652 organic sign-ups before a single dollar of paid marketing reshapes the next two quarters
Either the Saaspocolypse isn’t real or it just is not hitting Adveritas (ASX:AV1) because this company just lifted annualised recurring revenue to A$16.3 million in the trading update released today, an 8% jump from A$15.08 million at 31 March 2026. The number itself is solid. What sits underneath it is more interesting.
Since March 2024, ARR has grown roughly 205%, or more than 100% per annum, which puts Adveritas in a small group of ASX software names compounding at that rate without raising fresh capital to fund it. The June 2026 quarter is only half done and the growth is already there.
Two things stand out in this update. The SME self-serve platform is producing organic conversion numbers that justify the marketing spend management is about to deploy. And the North American customer mix is finally diversifying beyond sports betting, with new wins in agency, e-commerce and retail verticals.
Both data points matter because they reshape what the FY27 ARR trajectory could look like. The bull case is no longer just enterprise gaming contracts. It now has a second leg and possibly a third.
The SME platform conversion numbers are the real surprise
TrafficGuard launched its SME self-serve platform on 1 April 2026. In roughly seven weeks it has generated 652 sign-ups, 250 trial connections and 54 billable paying accounts, all without a dollar of paid marketing.
The conversion rates matter more than the absolute numbers. 38% of sign-ups convert to trial, 22% of trials convert to billing, and the overall sign-up-to-paying conversion sits at 8%. For a self-serve SaaS funnel with zero acquisition spend, those are healthy numbers.
Paid marketing starts in June 2026, alongside tiered pricing, Meta advertising protection, and channel partnerships with Tier 3 and Tier 4 agencies.

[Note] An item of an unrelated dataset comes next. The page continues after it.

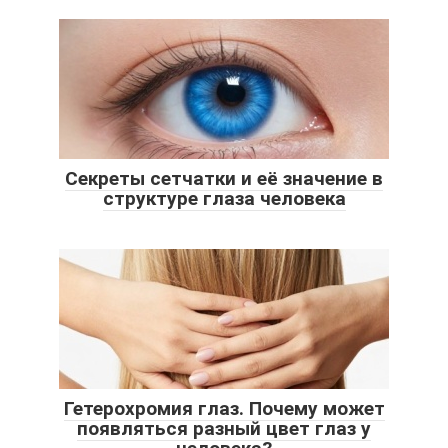
Секреты сетчатки и её значение в
структуре глаза человека
Гетерохромия глаз. Почему может
появляться разный цвет глаз у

If the organic conversion rates hold even partially under paid traffic, the September 2026 quarter could see SME billable accounts move from tens to hundreds.
North American diversification is finally showing up in the numbers
The majority of new ARR added in the June 2026 quarter so far has come from US customers outside the legacy sports betting and gaming base. That is the vertical diversification the company has been promising for two years, and it is now visible in the run-rate.
Adveritas frames e-commerce as the next big lane, citing roughly US$230 billion in global e-commerce digital ad spend annually and IVT rates of 20-25% on programmatic budgets. The pitch to a US$10 million programmatic advertiser is the recovery of US$2 to US$2.5 million in wasted spend, which is a return on investment that does not require a long sales cycle to prove.
We think the diversification matters more than the ARR headline. A business growing at 100% per annum on a single vertical is a concentration risk. A business growing at 100% per annum across gaming, e-commerce, retail and agency is a platform.
AI is widening the moat rather than threatening it
There is a reasonable concern that AI commoditises fraud detection because both sides of the arms race get smarter at once. Adveritas argues the opposite, that AI-driven bots expand the total addressable market faster than they erode detection accuracy.
Our take is that this is broadly correct but worth watching. TrafficGuard’s multi-layered detection engine, trained on billions of data points, has the kind of data moat that benefits from scale. The risk is whether competing detection platforms with deeper US distribution catch up before Adveritas locks in its enterprise base.
The Investors Takeaway for Adveritas
Adveritas is now a business with three credible growth engines running in parallel, the enterprise gaming base, the US vertical expansion, and the SME self-serve platform. The June and September 2026 quarters are the test of whether all three compound or whether one carries the load.
The number we will be watching closely is the SME billable account count once paid marketing kicks in. If the 8% sign-up-to-paying conversion rate holds under purchased traffic, the unit economics on the SME channel look genuinely attractive. If it collapses to 2 or 3%, the organic numbers were a quirk and the marketing investment will need to be reassessed.